*Coordinate-based change data*.
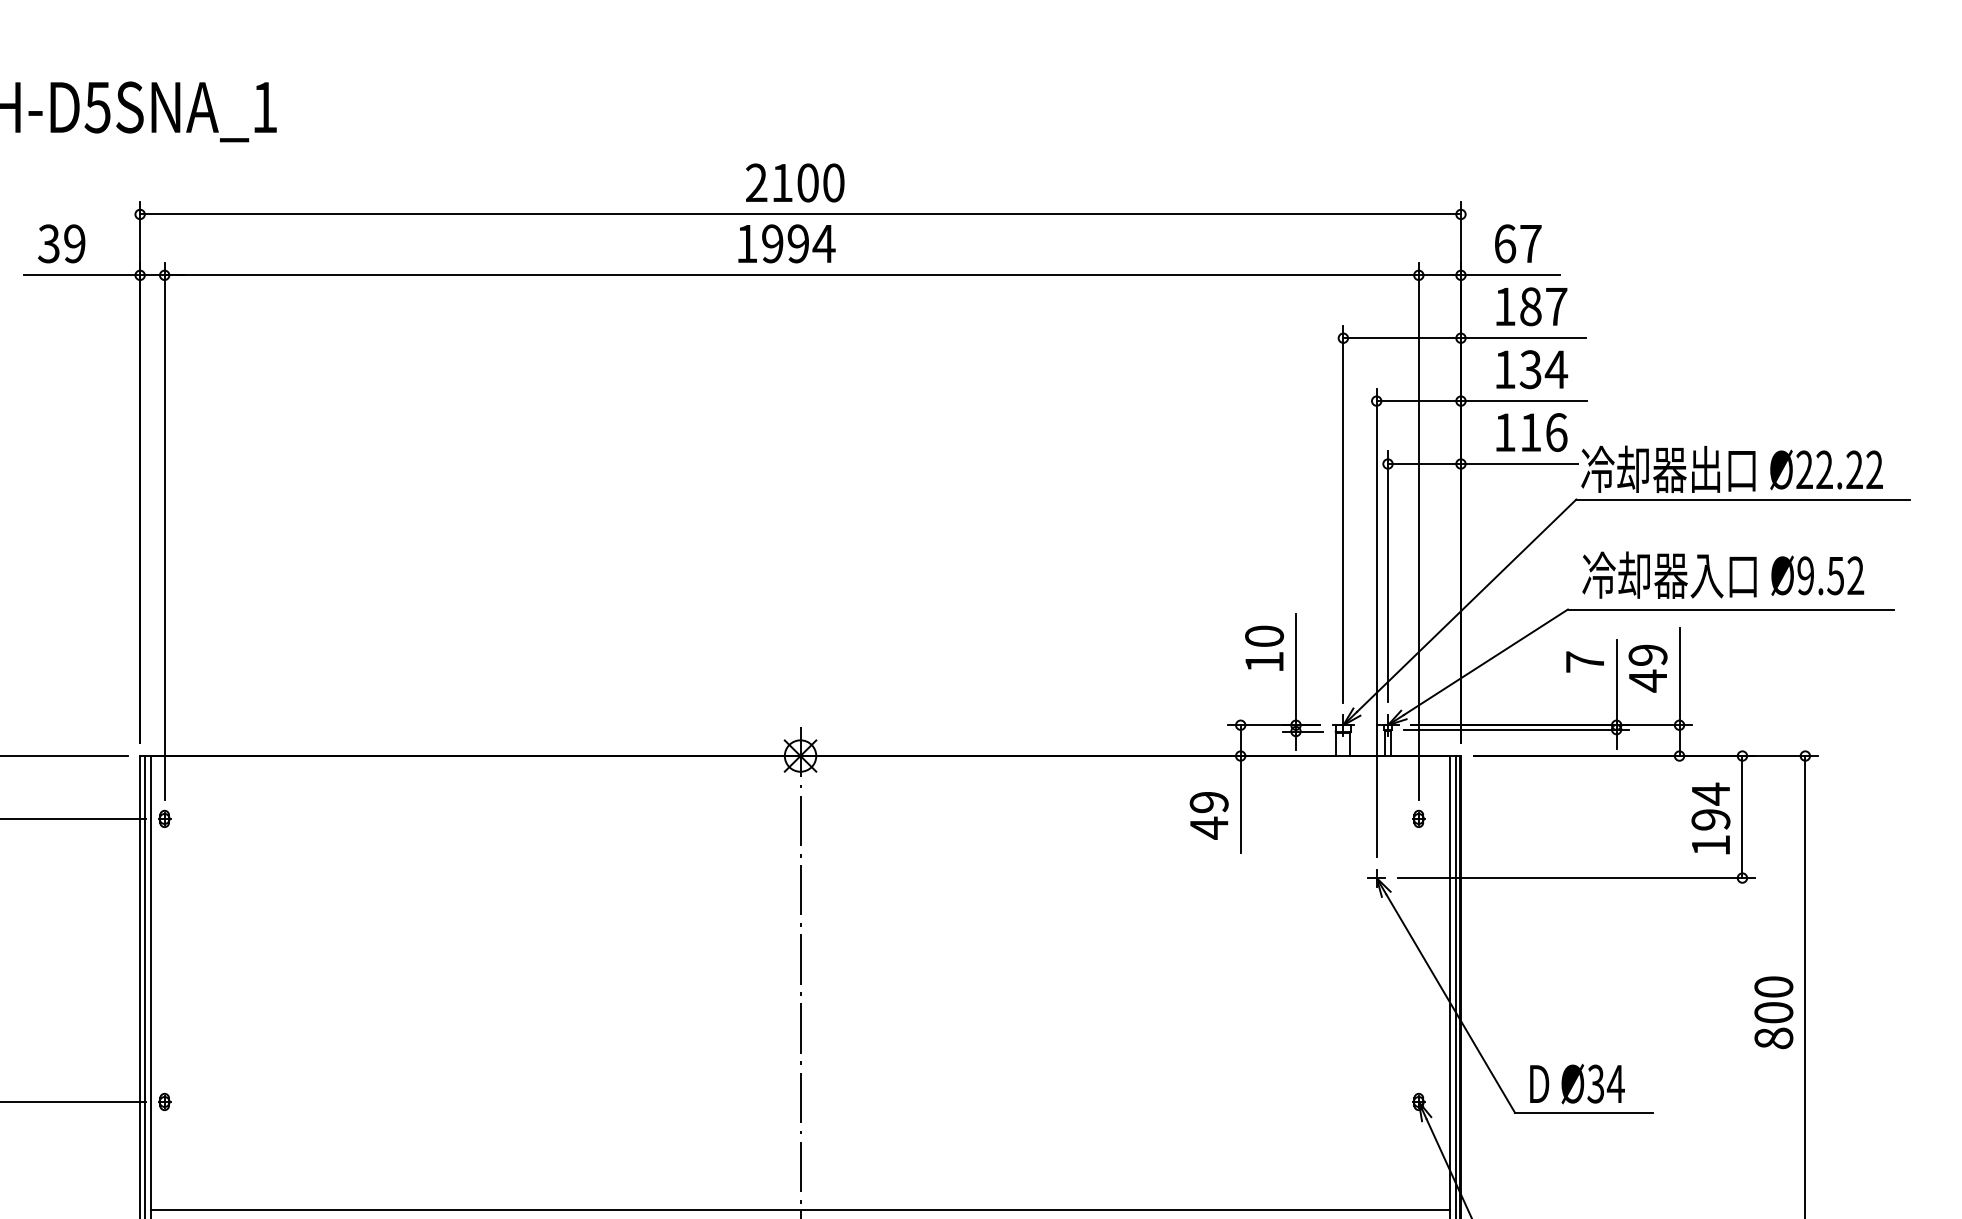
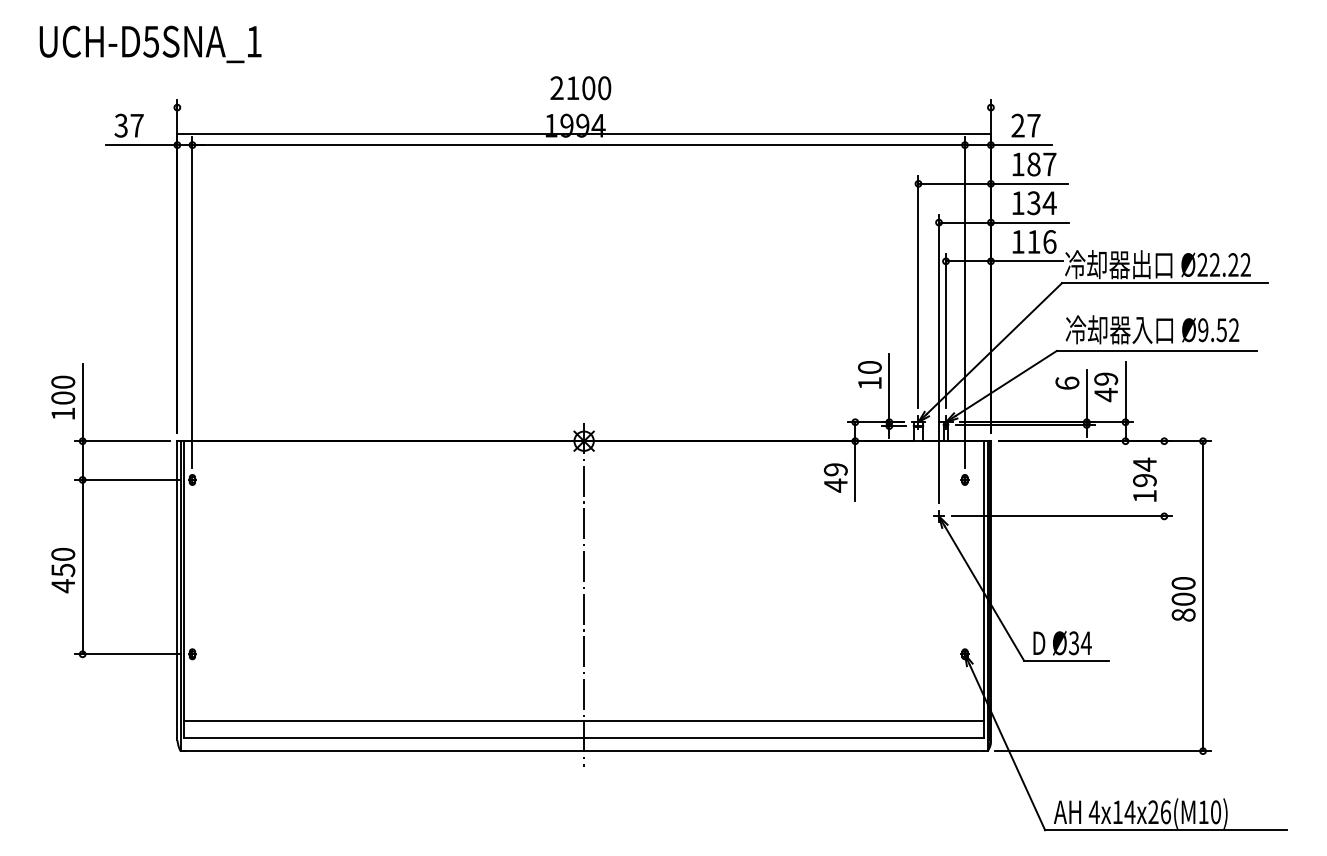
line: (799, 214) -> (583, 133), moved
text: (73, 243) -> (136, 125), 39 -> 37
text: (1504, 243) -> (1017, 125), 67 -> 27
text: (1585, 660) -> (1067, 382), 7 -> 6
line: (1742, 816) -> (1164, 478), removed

--

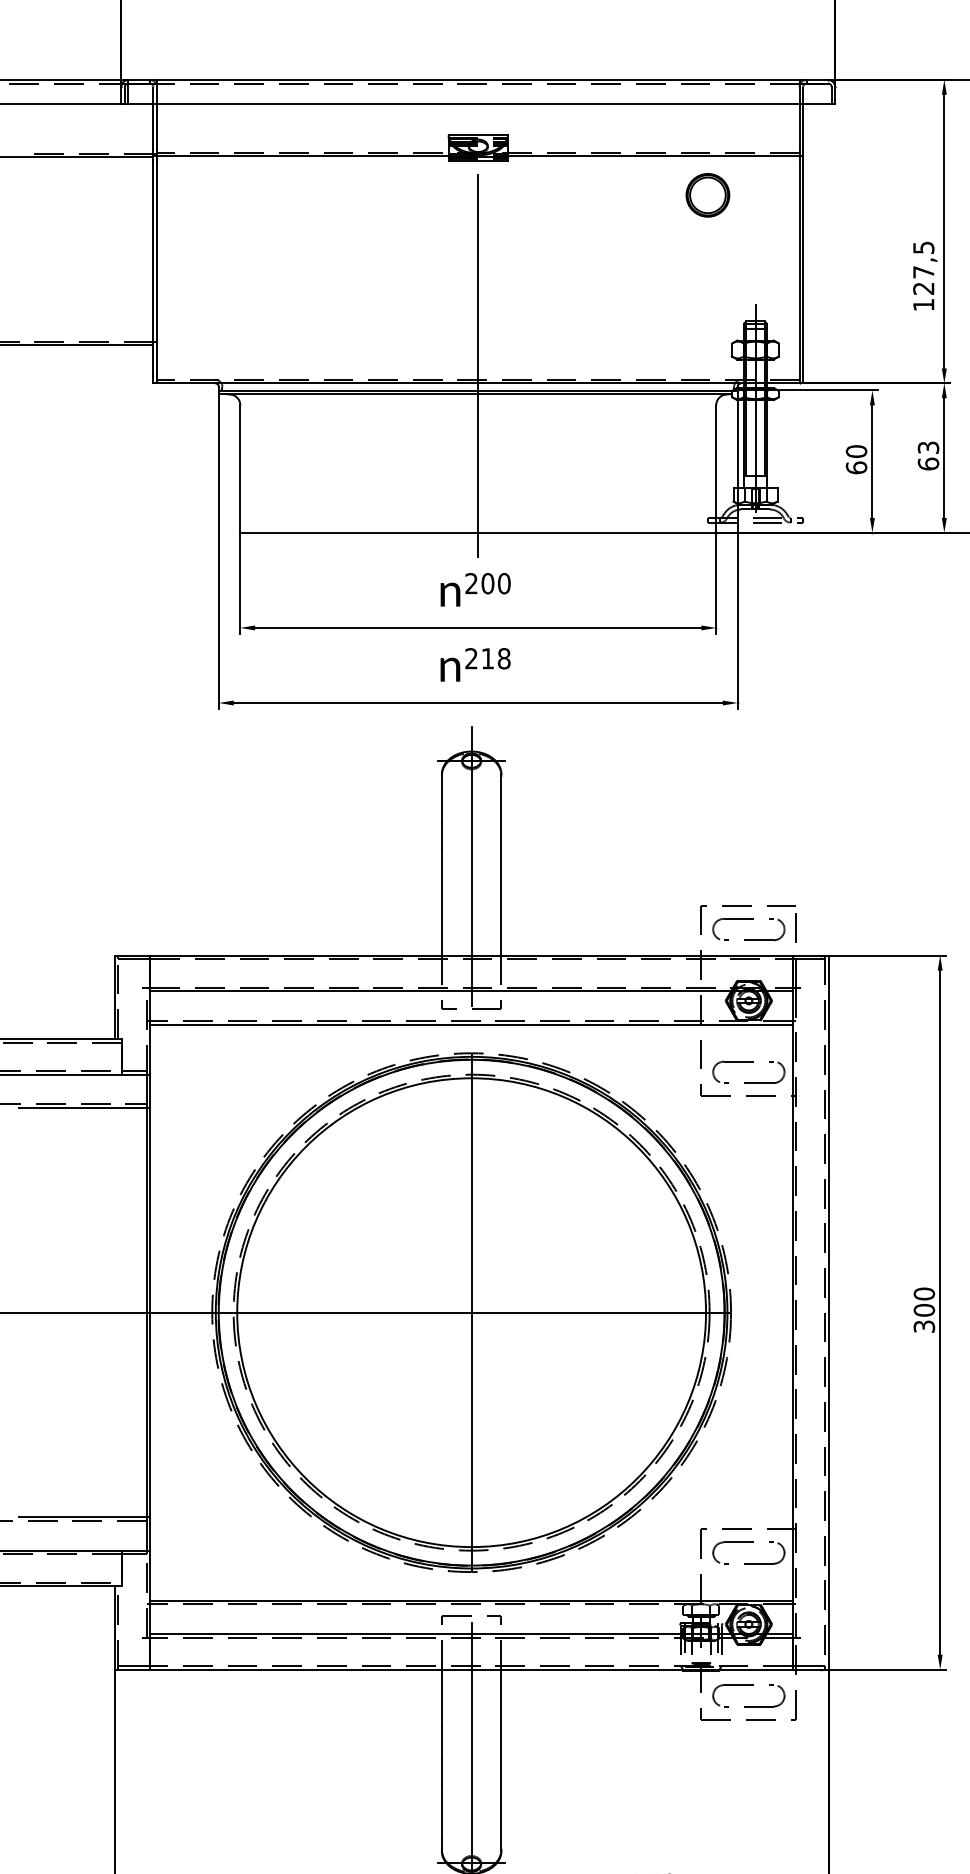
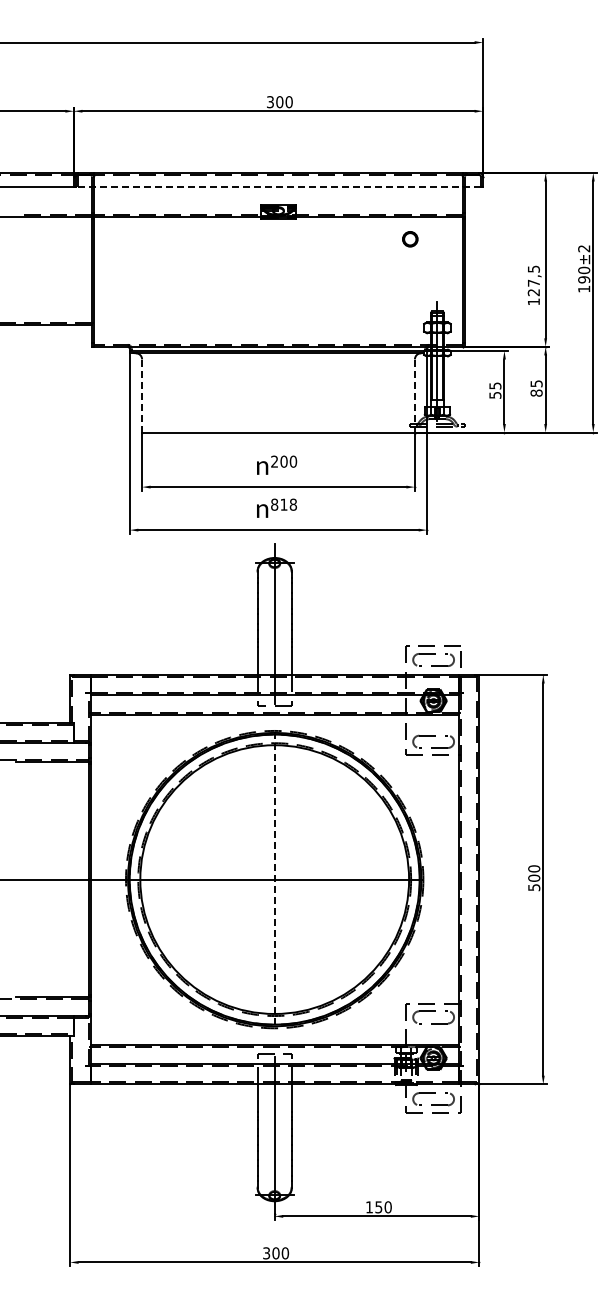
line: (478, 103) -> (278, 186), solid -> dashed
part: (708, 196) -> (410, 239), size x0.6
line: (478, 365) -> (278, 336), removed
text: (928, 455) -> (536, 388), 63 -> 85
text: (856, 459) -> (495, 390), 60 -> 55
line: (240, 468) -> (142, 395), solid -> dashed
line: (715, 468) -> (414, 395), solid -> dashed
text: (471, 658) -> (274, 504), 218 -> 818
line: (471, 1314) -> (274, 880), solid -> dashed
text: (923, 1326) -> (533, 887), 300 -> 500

*YOUR TASK*. The lines to copy are those in the records above containing the word "removed".

*EXERCISE RESULT*.
line: (1742, 816) -> (1164, 478), removed
line: (478, 365) -> (278, 336), removed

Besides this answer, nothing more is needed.